2 - Les Galeries Nationales
This part of the building hosts the most important temporary exhibitions and cultural events organized by the Association of French National Museums are held. The proposed arts range from painting to cinema, photography and sculpture. To check the proposals, please visit the official website.
3 - The Nef
Under the beautiful glass and steel dome in the center of the building, the huge space is used for various exhibitions and events, such as the car fair, thematic exhibitions and high fashion shows. During the Christmas period a large ice skating rink is installed and in 2018 it was the seat of the prestigious "Golden Ball" football award won by the Croatian Modric.
Hours and prices
- open every day from 10:00 to 20:00. Wednesdays from 10:00 to 22:00 - during public holidays and during special exhibitions and events, the Grand Palais is open until 22:00 - closed on Tuesdays
- Best time to avoid queues: the palace is always very crowded, especially when it hosts very popular temporary exhibitions. It is therefore advisable to go to the entrance no later than 10:00 or in the early afternoon.

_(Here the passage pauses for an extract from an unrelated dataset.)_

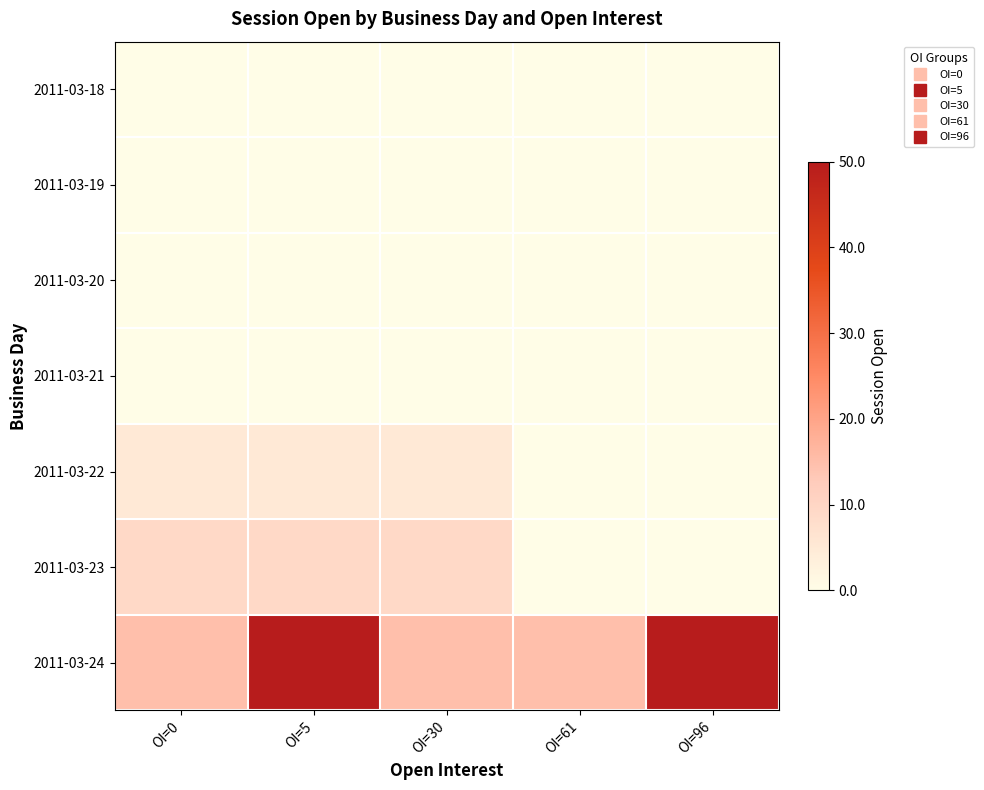

How many categories are shown in the chart?

5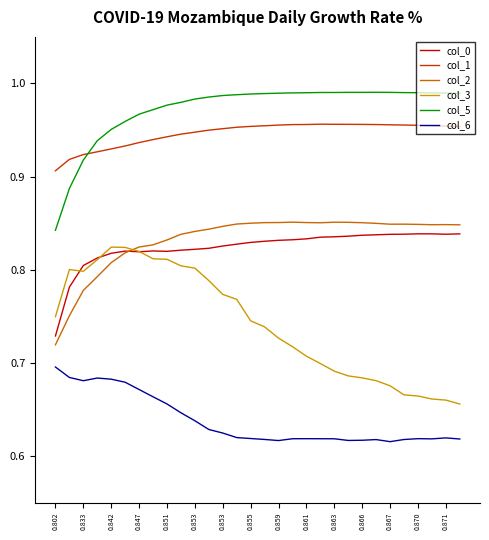

True or false: col_1 and col_6 intersect in this chart.

False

- full admission costs € 8,00 - admission to temporary exhibitions is paid separately and varies according to the event. It is possible to purchase the Sesame Pass which entitles you to unlimited admissions to 5 events at a cost of € 60,00
- Reductions: reductions are available for ages between 18 and 26 and for students based on the event chosen
- Free: free for those exhibiting the Paris Museum Pass and for under 18s
Useful tips for visiting the attraction
- Get up early: the ideal would be to reach the entrance by 9:30 am to get in line and be able to enter relatively early. Keep in mind that, for the proposals offered, it is possible to spend the whole day inside the building.
- Minimum time: a minimum time of 2 hours is required for an in-depth visit inside the halls of the scientific museum. Considering the other temporary exhibitions cyclically present, a visit time of at least half a day is recommended.
- restaurants: inside you can eat at the Mini Palais restaurant or in the Le Comptoir Moka and Les Galeries coffee bars
Where is it and how to get there
- On foot: from the Gare de Lyon station it is about 5km away, which can be covered on foot in 1 hour following the long Seine to Cours la Reine. The main entrance is on Aavenue du Général Eisenhowers - Get directions
- By bus: from Gare de Lyon station you can arrive in about 30 minutes with bus line n ° 24, Grand Palais stop.
- By metro: from Gare de Lyon station you can arrive in about 20 minutes with the M1 or M9 line, Franklin-Roosevelt or Champs-Elysées-Clemenceau stop
Historical notes and curiosities
The Palace was built between the Champs-Élysées and the Seine in a classical style, with an imposing stone facade and an Art Nouveau style gate that opened onto a beautiful entrance garden which is still usable today. After the exceptional influx of visitors in the exhibition year, the palace continued to host events until the closure of 1993 due to structural damage and was reopened 12 years later. The weight of the material used to build the vault, the naves and the dome is equal to that used for the construction of the Eiffel Tower. The top of the building reaches a height of 45 meters. In the same period its twin was built just opposite, the Petit Palace, which today is the seat of the Museum of Fine Arts. During the First World War both were used as barracks or as a military hospital, while during the Second World War the Germans they used them to hold military vehicles.